> [Directions for this task] Collect every line of the records below that contains the word "амитоза".

··· Supplied material ···

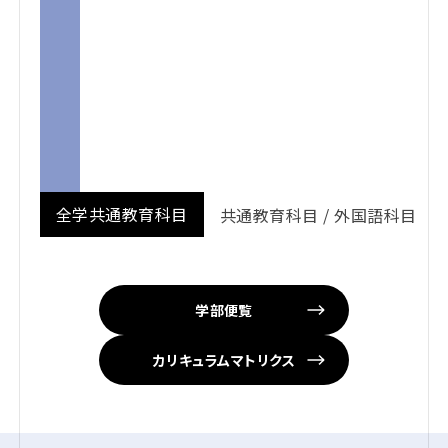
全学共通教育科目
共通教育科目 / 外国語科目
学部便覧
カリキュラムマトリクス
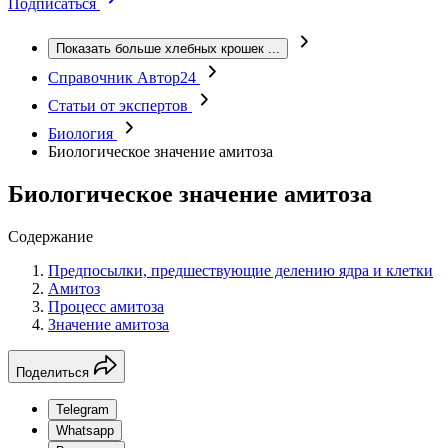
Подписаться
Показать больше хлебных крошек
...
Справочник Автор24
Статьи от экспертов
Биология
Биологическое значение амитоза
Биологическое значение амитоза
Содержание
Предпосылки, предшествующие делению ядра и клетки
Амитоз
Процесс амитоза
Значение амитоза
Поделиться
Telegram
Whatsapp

···
··· Supplied material ···

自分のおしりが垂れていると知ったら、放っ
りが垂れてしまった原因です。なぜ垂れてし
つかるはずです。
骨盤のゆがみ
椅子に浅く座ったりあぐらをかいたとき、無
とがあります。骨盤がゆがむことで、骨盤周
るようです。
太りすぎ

···

> [Result of this task]
Биологическое значение амитоза
Биологическое значение амитоза
Процесс амитоза
Значение амитоза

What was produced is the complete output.